Exercise directions:
Search the entries below for "lines" and copy each matching line.

** Materials provided follows **

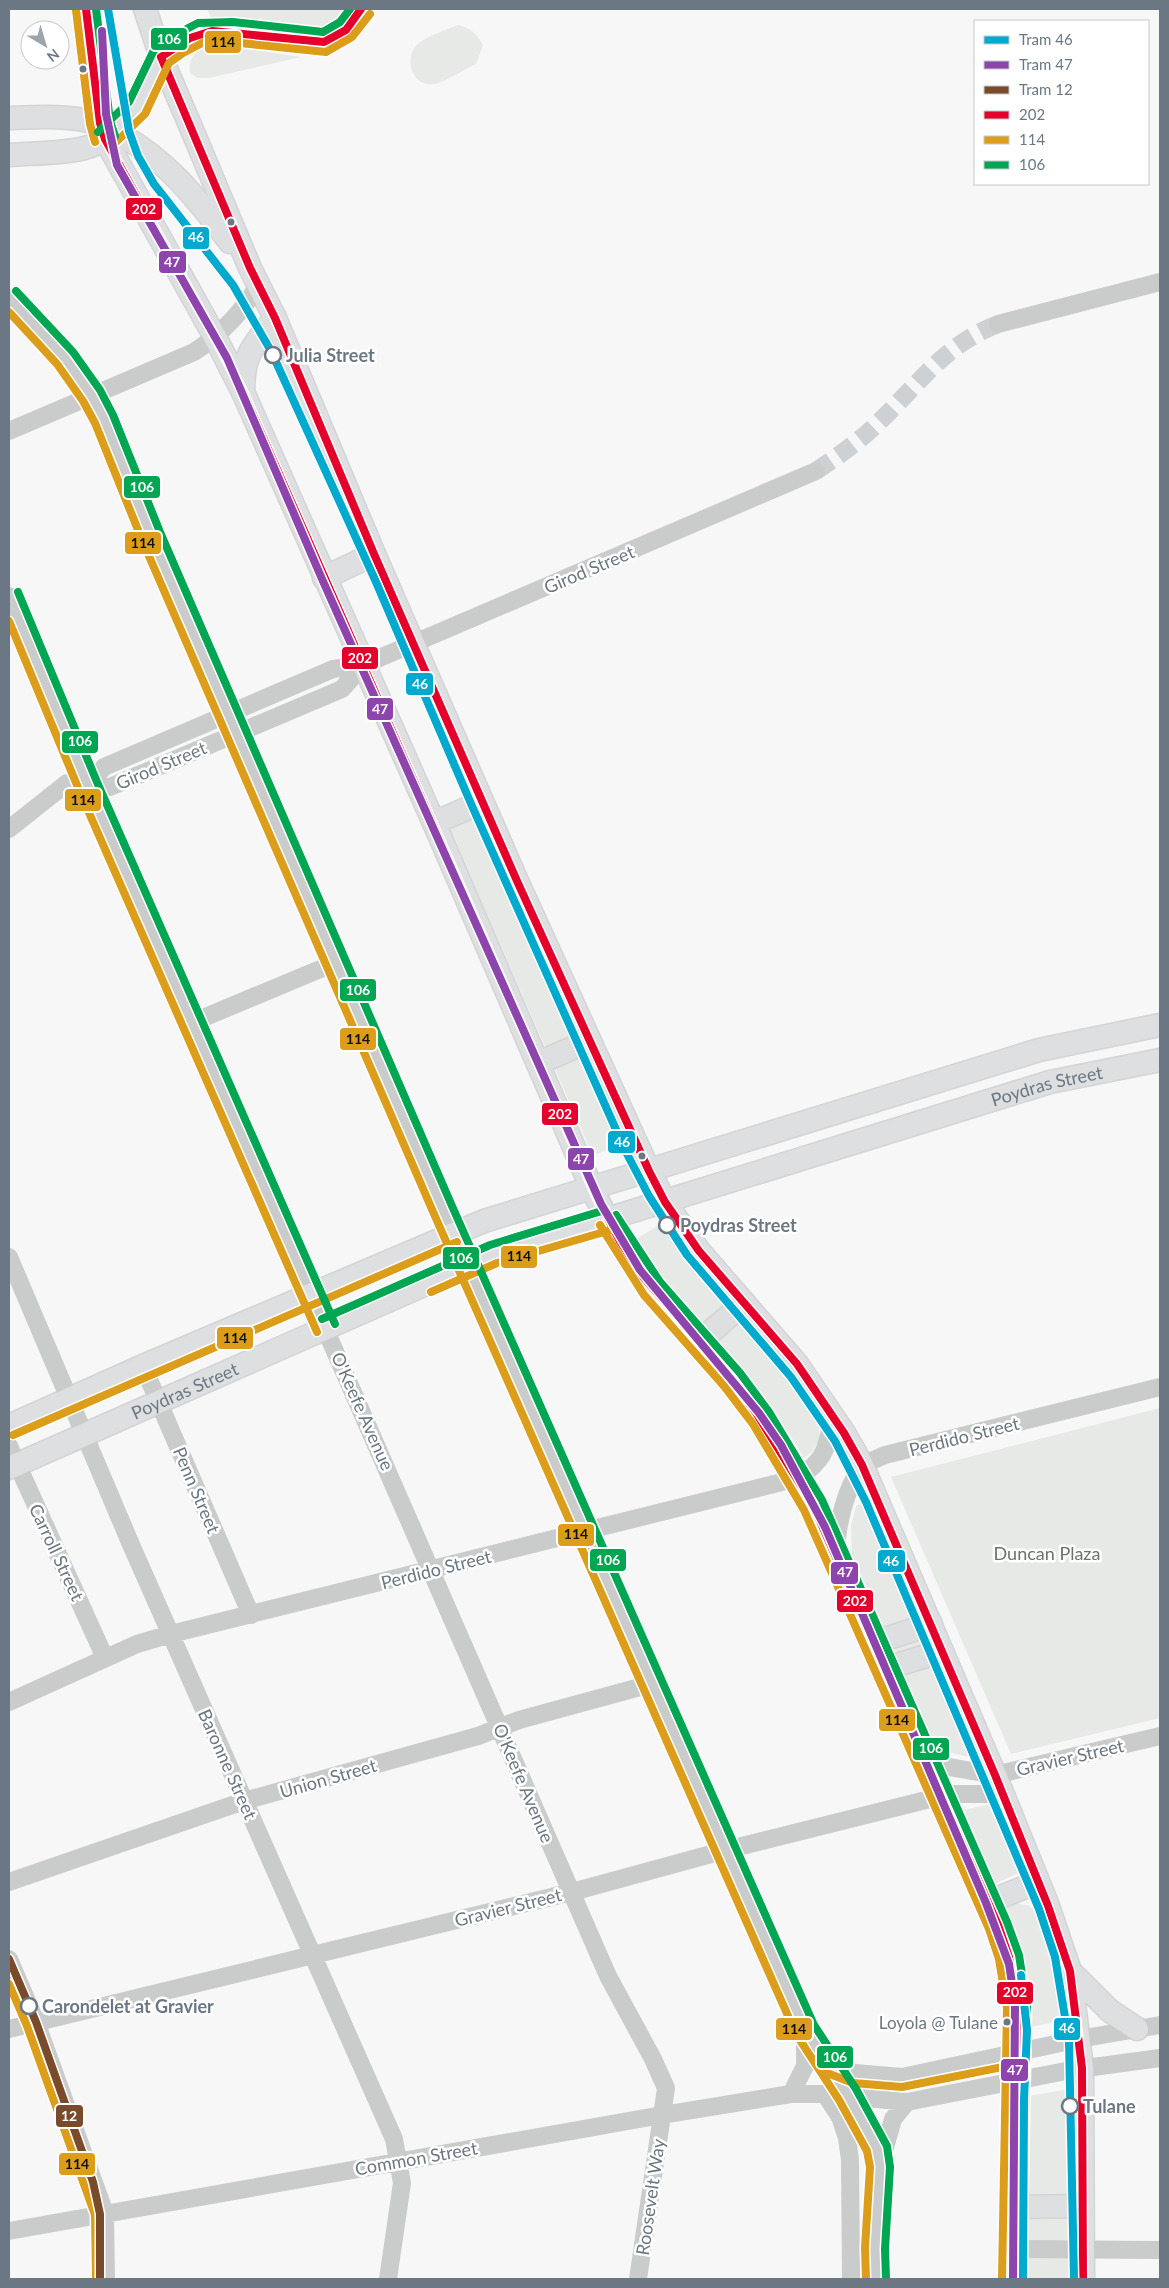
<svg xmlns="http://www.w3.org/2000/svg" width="1169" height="2288" font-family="Lato,sans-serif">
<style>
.green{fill:#e6e9e5}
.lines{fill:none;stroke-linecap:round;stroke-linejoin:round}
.minor-tunnel{stroke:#cdd1d4;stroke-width:18;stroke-dasharray:18 9;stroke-linecap:butt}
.major-casing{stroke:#d3d4d5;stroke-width:25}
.minor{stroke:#cacccc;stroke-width:18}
.major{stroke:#dedfe0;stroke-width:22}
.bus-1-casing{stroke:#fff;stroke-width:11}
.bus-2-casing{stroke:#fff;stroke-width:11}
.bus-3-casing{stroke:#fff;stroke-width:11}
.bus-1{stroke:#e4002b;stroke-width:8}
.bus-2{stroke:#db9d1a;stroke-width:8}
.bus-3{stroke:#00a651;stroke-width:8}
.tram-1-casing{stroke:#fff;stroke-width:11}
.tram-2-casing{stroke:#fff;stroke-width:11}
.tram-3-casing{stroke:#fff;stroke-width:11}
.tram-1{stroke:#00a9ce;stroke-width:8}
.tram-2{stroke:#8e44ad;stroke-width:8}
.tram-3{stroke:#7a4b2a;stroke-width:8}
.bus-dot{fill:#6b7883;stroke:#fff;stroke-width:2}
.stop-dot{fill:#fff;stroke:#6b7883;stroke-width:2.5}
.labels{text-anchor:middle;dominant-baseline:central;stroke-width:5;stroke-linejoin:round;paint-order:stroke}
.bus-label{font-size:17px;fill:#6b7883;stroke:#fff;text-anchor:end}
.stop-label{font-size:18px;font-weight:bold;fill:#6b7883;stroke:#fff;text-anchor:start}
.street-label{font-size:18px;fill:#6b7883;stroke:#fff}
.park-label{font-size:18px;fill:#677665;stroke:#fff}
.line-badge{stroke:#fff;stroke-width:2}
.badge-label{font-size:14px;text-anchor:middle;font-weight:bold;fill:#fff}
.pale-badge-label{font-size:14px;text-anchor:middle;font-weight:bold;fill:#111}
</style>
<rect width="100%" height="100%" fill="#f7f7f7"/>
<path class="green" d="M207,9H351C345,25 334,29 318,32L212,19Z
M458,25C471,28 476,33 483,45L476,64C465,69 444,83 433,84C411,87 403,55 419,43C429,35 446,30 458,25Z
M216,44L301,57L209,78H197L190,73C188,55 199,47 216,44Z
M475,818L620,1144L593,1156L450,830Z
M666,1221L699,1277L768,1355L818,1421L820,1439L812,1452L804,1458C757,1378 687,1316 636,1239Z
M1160,1408V1718L1011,1754L891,1477Z
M862,1503L973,1758L948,1752L932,1741L852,1558L851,1527L856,1506Z
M993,1804L1021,1872L994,1884L962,1810Z
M1014,1903C1024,1904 1032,1905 1038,1914C1051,1933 1060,1996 1065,2020L1030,2027L1027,1977L1014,1934L1004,1910Z
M1070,2089L1071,2279H1028V2096Z"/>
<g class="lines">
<path class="minor-tunnel" d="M816,471C838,456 860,441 879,422C920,383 944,345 998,324"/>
<defs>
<g id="major">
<path d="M86,9L100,123L105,139L215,337L243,392L434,823L592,1189C609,1224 629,1259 653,1289C679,1321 708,1349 733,1381C764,1420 789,1462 813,1505L998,1925L1009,1957L1017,2007L1012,2279"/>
<path d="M145,9L161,57L187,118L250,268L275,318L374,554L517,881L649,1171L665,1202L699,1251L797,1364L844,1433L862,1465L995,1775L1048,1906L1070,1971L1082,2068L1083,2279"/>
<path d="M9,118C38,117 69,115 97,123C105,125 113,131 121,135C170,163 196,198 230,242"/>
<path d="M9,155C34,153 61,154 85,148C127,136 144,93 161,57"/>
<path d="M243,392C243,354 252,347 275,318"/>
<path d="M324,578L374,554"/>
<path d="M434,823L482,802"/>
<path d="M538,1063L589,1041"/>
<path d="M699,1342L744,1303"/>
<path d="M9,1426L143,1366L484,1221L1039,1050L1160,1025"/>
<path id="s1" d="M9,1468L494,1254L1050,1082L1160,1060"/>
<path d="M873,1643L931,1624"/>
<path d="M884,1669L942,1651"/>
<path d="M988,1902L1038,1882"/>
<path d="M1070,1971L1110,2011L1137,2029"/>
<path d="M1013,2207L1082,2206"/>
</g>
</defs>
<use href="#major" class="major-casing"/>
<path class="minor" d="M9,298L44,333L65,358L92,396L104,419L151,536L443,1210L805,2030L848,2095L877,2148L880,2167L875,2249L876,2279
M998,324L1160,282
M9,431L194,352C221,334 242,313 258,285
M9,596L88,786L608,1976L653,2059L666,2088L638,2279
M88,786L104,767L333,669L363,665L816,471
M9,829L67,783L110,787L342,689L363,665
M191,1023L337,962
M9,1257L132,1547L394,2139L402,2183L388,2279
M143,1366L251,1615
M9,1446L105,1658
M835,1555C838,1523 844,1492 862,1465L885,1455L1160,1387
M9,1702L137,1644L171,1634L798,1478C827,1458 826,1449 833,1416
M923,1757L938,1765L995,1775L1160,1736
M9,1882L244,1801L478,1736L519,1720L651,1684
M9,1959L36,2022L105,2213L106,2279
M9,2029L572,1892L726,1850L950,1794H991L1006,1801
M826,2062L855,2073L902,2077L1079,2039L1160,2025
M791,2094L805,2066V2030
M825,2094L840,2117L847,2138L850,2160L851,2279
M881,2162L893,2119L907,2102
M9,2231L662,2115L791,2094H825L907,2102L1071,2070L1160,2058
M1013,2249L1160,2250"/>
<use href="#major" class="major"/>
<defs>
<path id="bus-1" d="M86,9L100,123L105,139L215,337L243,392L599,1202L620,1241L644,1278L723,1369L755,1411L813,1505L998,1925L1009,1957L1017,2007L1012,2279
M161,57L250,268L275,318L374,554L517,881L649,1171L665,1202L699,1251L797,1364L844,1433L862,1465L995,1775L1048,1906L1070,1971L1082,2068L1083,2279
M161,57L190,38L212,31L324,42L346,30L361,9"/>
<path id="bus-2" d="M76,10L90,124L95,142
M112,146L145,114L169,63L183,53L204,42H231L326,52L352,37L370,14
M9,312L57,364L83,401L95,423L142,540L434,1214L796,2034L839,2100L867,2151L870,2167L865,2248L866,2279
M9,621L79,790L317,1332
M600,1225L644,1295L724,1386L753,1424L804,1510L989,1929L999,1959L1007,2008L1002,2279
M431,1292L497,1263L611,1230
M13,1435L457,1242
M9,1984L27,2026L95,2215L96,2279
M822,2071L853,2083L902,2087L1018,2064"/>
<path id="bus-3" d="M96,9L110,121L115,136
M98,132L129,102L154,50L173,36L198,23L233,22L323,32L340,22L350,9
M16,291L73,352L100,390L113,415L160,532L452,1206L814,2025L856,2089L887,2146L890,2167L885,2249L886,2279
M18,592L97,782L335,1324
M616,1215L660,1282L740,1373L769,1412L822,1500L1007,1922L1019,1955L1027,2006L1022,2279
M322,1319L490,1245L605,1210"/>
</defs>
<use href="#bus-1" class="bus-1-casing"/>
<use href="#bus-2" class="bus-2-casing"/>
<use href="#bus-3" class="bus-3-casing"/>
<use href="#bus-1" class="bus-1"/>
<use href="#bus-2" class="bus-2"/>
<use href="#bus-3" class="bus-3"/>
<defs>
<path id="tram-1" d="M108,9L129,131L138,156L154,184L233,285L271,351L376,582L472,806L626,1152L649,1196L687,1255L791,1377L835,1441L866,1502L1039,1909L1055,1957L1069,2041L1074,2279
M1021,1975L1027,2030L1024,2100L1023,2279"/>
<path id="tram-2" d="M102,31L106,114L117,165L227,358L322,579L601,1204L640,1270L759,1413L781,1445L825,1527L986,1903L1009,1964L1015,2003L1013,2279"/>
<path id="tram-3" d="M9,1959L36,2022L93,2182L100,2214V2279"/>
</defs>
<use href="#tram-1" class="tram-1-casing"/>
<use href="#tram-2" class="tram-2-casing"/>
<use href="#tram-3" class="tram-3-casing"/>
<use href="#tram-1" class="tram-1"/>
<use href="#tram-2" class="tram-2"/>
<use href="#tram-3" class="tram-3"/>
</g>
<g class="bus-dot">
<circle cx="83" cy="69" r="4.5"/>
<circle cx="231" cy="222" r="4.5"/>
<circle cx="642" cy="1156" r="4.5"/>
<circle cx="1007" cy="2022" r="4.5"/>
</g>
<g class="stop-dot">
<circle cx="273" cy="355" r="8"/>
<circle cx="667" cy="1225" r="8"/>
<circle cx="29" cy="2006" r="8"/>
<circle cx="1070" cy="2106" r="8"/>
</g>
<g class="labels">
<g class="bus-label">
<text x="998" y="2022">Loyola @ Tulane</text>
</g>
<g class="stop-label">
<text x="286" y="355">Julia Street</text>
<text x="680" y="1225">Poydras Street</text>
<text x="42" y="2006">Carondelet at Gravier</text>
<text x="1083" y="2106">Tulane</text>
</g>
<g class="street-label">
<text transform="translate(589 569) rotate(-23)">Girod Street</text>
<text transform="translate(161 765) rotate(-23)">Girod Street</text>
<text stroke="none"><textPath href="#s1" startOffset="1108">Poydras Street</textPath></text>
<text stroke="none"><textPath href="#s1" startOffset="192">Poydras Street</textPath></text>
<text transform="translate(363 1411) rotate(66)">O'Keefe Avenue</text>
<text transform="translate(964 1436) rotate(-14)">Perdido Street</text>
<text transform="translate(197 1490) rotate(67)">Penn Street</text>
<text transform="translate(57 1552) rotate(65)">Carroll Street</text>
<text transform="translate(436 1569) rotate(-14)">Perdido Street</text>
<text transform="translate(1070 1757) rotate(-13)">Gravier Street</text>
<text transform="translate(228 1764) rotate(66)">Baronne Street</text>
<text transform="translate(328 1778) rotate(-16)">Union Street</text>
<text transform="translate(524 1783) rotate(67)">O'Keefe Avenue</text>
<text transform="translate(508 1907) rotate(-14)">Gravier Street</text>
<text transform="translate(416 2158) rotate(-10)">Common Street</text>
<text transform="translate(650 2197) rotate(-82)">Roosevelt Way</text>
</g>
<g class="park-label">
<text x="1047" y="1553">Duncan Plaza</text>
</g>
</g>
<g class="line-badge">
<rect x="150" y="27" width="38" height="24" rx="5" fill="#00a651"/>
<rect x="204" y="30" width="38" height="24" rx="5" fill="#db9d1a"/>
<rect x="125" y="197" width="38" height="24" rx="5" fill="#e4002b"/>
<rect x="182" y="226" width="28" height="24" rx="5" fill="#00a9ce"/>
<rect x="158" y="250" width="29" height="24" rx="5" fill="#8e44ad"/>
<rect x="123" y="475" width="38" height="24" rx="5" fill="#00a651"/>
<rect x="124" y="531" width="38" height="24" rx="5" fill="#db9d1a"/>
<rect x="341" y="646" width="38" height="24" rx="5" fill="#e4002b"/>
<rect x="405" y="672" width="29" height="24" rx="5" fill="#00a9ce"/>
<rect x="366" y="697" width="28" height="24" rx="5" fill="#8e44ad"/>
<rect x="61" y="730" width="38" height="24" rx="5" fill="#00a651"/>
<rect x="64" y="788" width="38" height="24" rx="5" fill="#db9d1a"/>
<rect x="339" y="978" width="38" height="24" rx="5" fill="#00a651"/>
<rect x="339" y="1027" width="38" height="24" rx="5" fill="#db9d1a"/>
<rect x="541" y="1102" width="38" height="24" rx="5" fill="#e4002b"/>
<rect x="607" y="1130" width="29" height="24" rx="5" fill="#00a9ce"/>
<rect x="567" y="1147" width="28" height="24" rx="5" fill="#8e44ad"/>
<rect x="500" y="1245" width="38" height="24" rx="5" fill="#db9d1a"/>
<rect x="442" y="1246" width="38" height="24" rx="5" fill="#00a651"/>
<rect x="216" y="1326" width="38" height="24" rx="5" fill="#db9d1a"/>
<rect x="557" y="1523" width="38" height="24" rx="5" fill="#db9d1a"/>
<rect x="589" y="1548" width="38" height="24" rx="5" fill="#00a651"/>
<rect x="877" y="1549" width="29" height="24" rx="5" fill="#00a9ce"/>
<rect x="830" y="1561" width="29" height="24" rx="5" fill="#8e44ad"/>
<rect x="836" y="1589" width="38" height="24" rx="5" fill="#e4002b"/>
<rect x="878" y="1708" width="38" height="24" rx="5" fill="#db9d1a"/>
<rect x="912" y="1737" width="38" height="24" rx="5" fill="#00a651"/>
<rect x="996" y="1981" width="38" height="24" rx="5" fill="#e4002b"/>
<rect x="1053" y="2017" width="28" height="24" rx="5" fill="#00a9ce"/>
<rect x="775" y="2017" width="38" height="24" rx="5" fill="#db9d1a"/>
<rect x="816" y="2045" width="38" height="24" rx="5" fill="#00a651"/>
<rect x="1000" y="2058" width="29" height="24" rx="5" fill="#8e44ad"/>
<rect x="55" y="2104" width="29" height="24" rx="5" fill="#7a4b2a"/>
<rect x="58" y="2152" width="38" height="24" rx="5" fill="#db9d1a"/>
</g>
<g class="badge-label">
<text x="169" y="44">106</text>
<text x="144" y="214">202</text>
<text x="196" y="242">46</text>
<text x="172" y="267">47</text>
<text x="142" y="492">106</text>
<text x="360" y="663">202</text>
<text x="420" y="689">46</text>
<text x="380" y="714">47</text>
<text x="80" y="746">106</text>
<text x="358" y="995">106</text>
<text x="560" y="1119">202</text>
<text x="622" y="1147">46</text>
<text x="581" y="1164">47</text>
<text x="461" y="1263">106</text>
<text x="608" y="1565">106</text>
<text x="891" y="1566">46</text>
<text x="845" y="1577">47</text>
<text x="855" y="1606">202</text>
<text x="931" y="1753">106</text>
<text x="1015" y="1997">202</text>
<text x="1067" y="2033">46</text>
<text x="835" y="2062">106</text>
<text x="1015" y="2075">47</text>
<text x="69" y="2121">12</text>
</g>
<g class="pale-badge-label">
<text x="223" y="47">114</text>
<text x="143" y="548">114</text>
<text x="83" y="805">114</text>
<text x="358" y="1044">114</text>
<text x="519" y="1261">114</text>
<text x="235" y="1343">114</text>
<text x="576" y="1539">114</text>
<text x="897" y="1725">114</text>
<text x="794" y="2034">114</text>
<text x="77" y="2169">114</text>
</g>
<rect width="1169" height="2288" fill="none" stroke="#6b7883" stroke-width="20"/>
<rect x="974" y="20" width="175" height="165" fill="#ffffff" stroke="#c4c9cd"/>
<rect x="984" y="36" width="25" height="8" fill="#00a9ce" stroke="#c4c9cd"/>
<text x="1019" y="45" font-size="15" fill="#6b7883">Tram 46</text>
<rect x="984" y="61" width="25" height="8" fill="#8e44ad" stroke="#c4c9cd"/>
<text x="1019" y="70" font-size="15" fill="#6b7883">Tram 47</text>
<rect x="984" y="86" width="25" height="8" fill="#7a4b2a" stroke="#c4c9cd"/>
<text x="1019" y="95" font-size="15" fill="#6b7883">Tram 12</text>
<rect x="984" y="111" width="25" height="8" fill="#e4002b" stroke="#c4c9cd"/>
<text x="1019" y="120" font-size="15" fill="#6b7883">202</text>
<rect x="984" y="136" width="25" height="8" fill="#db9d1a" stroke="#c4c9cd"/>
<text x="1019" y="145" font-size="15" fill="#6b7883">114</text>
<rect x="984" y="161" width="25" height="8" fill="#00a651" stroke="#c4c9cd"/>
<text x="1019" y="170" font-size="15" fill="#6b7883">106</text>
<g transform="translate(45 45) rotate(142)"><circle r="24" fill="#ffffff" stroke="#c4c9cd"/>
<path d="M0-4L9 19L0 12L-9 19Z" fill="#9ca4ac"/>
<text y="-8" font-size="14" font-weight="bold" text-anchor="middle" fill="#6b7883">N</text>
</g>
</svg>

** End of Materials provided **

Completed task:
.lines{fill:none;stroke-linecap:round;stroke-linejoin:round}
<g class="lines">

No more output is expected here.